Lindsey Sirera
Updated Aug 24, 2017 @ 8:46 pm
trouble falling asleep
Credit: Getty Images

There’s nothing more tranquil than turning down your covers, fluffing up your pillows and slipping into bed to get some much-needed beauty rest — unless your head hits the pillow and all of a sudden you can’t fall asleep. Tossing and turning may ensue, followed by failed attempts at meditation, having a midnight snack (or two), and binge-watching an entire Netflix original series whilst trying to trick your body into falling asleep. On top of already being exhausted, the process itself is ~exhausting.~

Having trouble falling asleep at night is more common than you’d think. Aside from the obvious insomnia culprits (AKA stressing out, watching too much TV, having caffeine before bedtime), there are quite a few sneaky reasons you may have trouble drifting off and logging that precious REM sleep. Listen up, friends, because your beauty sleep matters.

Here are 8 weird reasons you can’t fall asleep.

1Birth control pills

While the many, *many* pros of being on the pill outweigh the cons, they may impact your ability to fall asleep. Long story short, women on the pill are (somewhat) in the luteal phase of the menstrual cycle, AKA the portion right after ovulation. This is the time during the cycle when your body temperature rises about one-and-a-half degrees.
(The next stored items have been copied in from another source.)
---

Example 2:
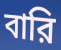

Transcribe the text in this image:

বারি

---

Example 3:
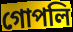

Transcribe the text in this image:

গোপলি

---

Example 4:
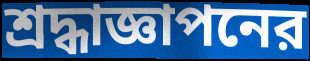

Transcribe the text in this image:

শ্রদ্ধাজ্ঞাপনের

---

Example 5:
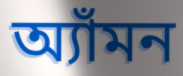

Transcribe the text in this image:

অ্যাঁমন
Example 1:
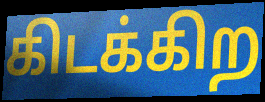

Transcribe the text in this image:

கிடக்கிற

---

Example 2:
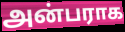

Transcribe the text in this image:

அன்பராக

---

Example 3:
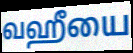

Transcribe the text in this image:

வஹீயை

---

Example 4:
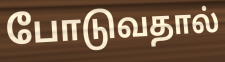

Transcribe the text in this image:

போடுவதால்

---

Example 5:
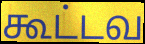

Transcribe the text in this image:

கூட்டவ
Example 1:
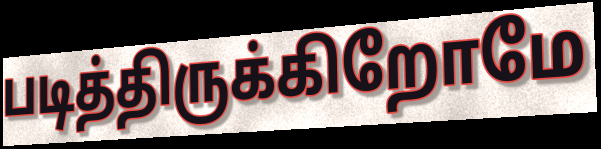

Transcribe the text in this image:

படித்திருக்கிறோமே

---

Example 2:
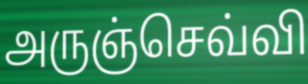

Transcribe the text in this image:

அருஞ்செவ்வி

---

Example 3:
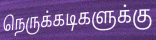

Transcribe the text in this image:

நெருக்கடிகளுக்கு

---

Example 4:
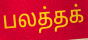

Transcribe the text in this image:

பலத்தக்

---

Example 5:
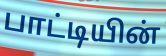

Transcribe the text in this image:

And since your body temperature is supposed to dip when you sleep, the slight increase could be keeping you awake.

It’s not a good enough reason to ditch the pill altogether, but it’s something to consider if you’re having trouble falling asleep so often that you’re living your life like a zombie.

2Your minty toothpaste

In weird-but-true news, a study in the International Journal of Psychophysiology found that the presence of peppermint can impact your ability to feel sleepy. It’s not the be-all-end-all of insomnia, but switching to cinnamon or all-natural toothpaste may be just what you need to fall straight asleep.

3Thyroid issues

Thyroid conditions are *super* common in women. In fact, one in eight women will have thyroid issues in her life. And while these issues can easily be controlled with proper medication, the American Thyroid Association estimated roughly 60 percent of the 20 million American afflicted with thyroid problems will go undiagnosed. So if your inability to fall asleep is coupled with night sweats, heat intolerance, tremors, dry eyes, weight loss or anxiety, then it’s time to get checked for hyperthyroidism.
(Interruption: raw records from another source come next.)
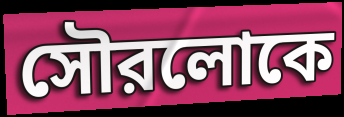
সৌরলোকে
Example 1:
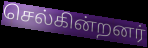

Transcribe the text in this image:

செல்கின்றனர்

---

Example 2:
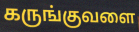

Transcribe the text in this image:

கருங்குவளை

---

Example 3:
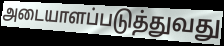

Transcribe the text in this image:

அடையாளப்படுத்துவது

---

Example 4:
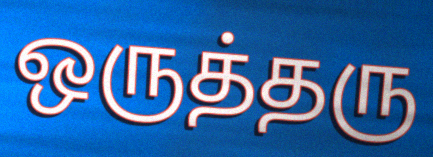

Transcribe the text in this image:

ஒருத்தரு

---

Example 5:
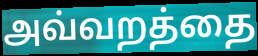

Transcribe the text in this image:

அவ்வறத்தை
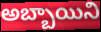
అబ్బాయిని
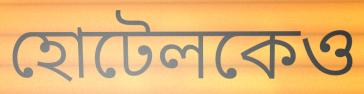
হোটেলকেও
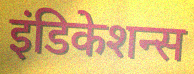
इंडिकेशन्स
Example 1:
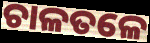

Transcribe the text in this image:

ଚାଳତଳେ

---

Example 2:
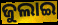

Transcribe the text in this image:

ଜୁଲାଇ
While a glass or two or heart-healthy red wine may induce dozing off, it might not keep you asleep. A study conducted by researchers at the University of Melbourne found that having a nightcap does make you feel drowsy, but it also impacts your ability to fall and then stay asleep due to shifting brain activity. If you’re a dedicated nighttime drinker and you just can’t get a proper night’s sleep, consider cutting back so you can catch some worthy zzz’s.

5 Depression

Although it’s commonly associated with lethargy, depression and trouble falling asleep go hand-in-hand. That’s because depression is often a result of a serotonin imbalance in the brain. As the neurotransmitter that plays a role in both your mood and your sleep patterns, healthy serotonin levels are pretty crucial to maintain. So when yours are a little out of whack, so too is your ability to fall asleep.

6Quitting the gym

If the benefits of regular, dedicated exercise seem endless, that’s because they are. Recent studies show that even a little bit of daily cardio will help your body relax at night for an easier time falling and staying asleep. Therefore, skipping out on the gym for weeks on end might be messing with your ability to fall into a sweet REM cycle. Consider getting your heart rate up a few times a week to get the blood pumping. You’ll sleep like a baby.

7The full moon

As creatures of habit, our bodies just love that good old circadian rhythm. So much so that when the moon is full, we (like the tides) get a little bent out of shape. In a 2014 study published by researchers at the University of Gothenburg in Sweden, researchers found “that total sleep time decreases by 25 minutes… around full moon, and rapid eye movement (REM) sleep latency lengthens by 30 minutes around new moon.” There’s a bright side, though: apparently the sleep you loose during the full moon is made up for during the new moon.

8Your nightly multivitamin

While taking your vitamins before bed is probably a habit, you may want to shift your timing around. In a 2007 study published in Sleep Med, researchers unearthed an association between those who took vitamins before bed and poor sleep habits. While some blame vitamins B6 and B12 for the issue, the study didn’t pinpoint which exact vitamins were to blame. Our advice is to take your multivitamin after or during breakfast. You can use all that energy throughout your day.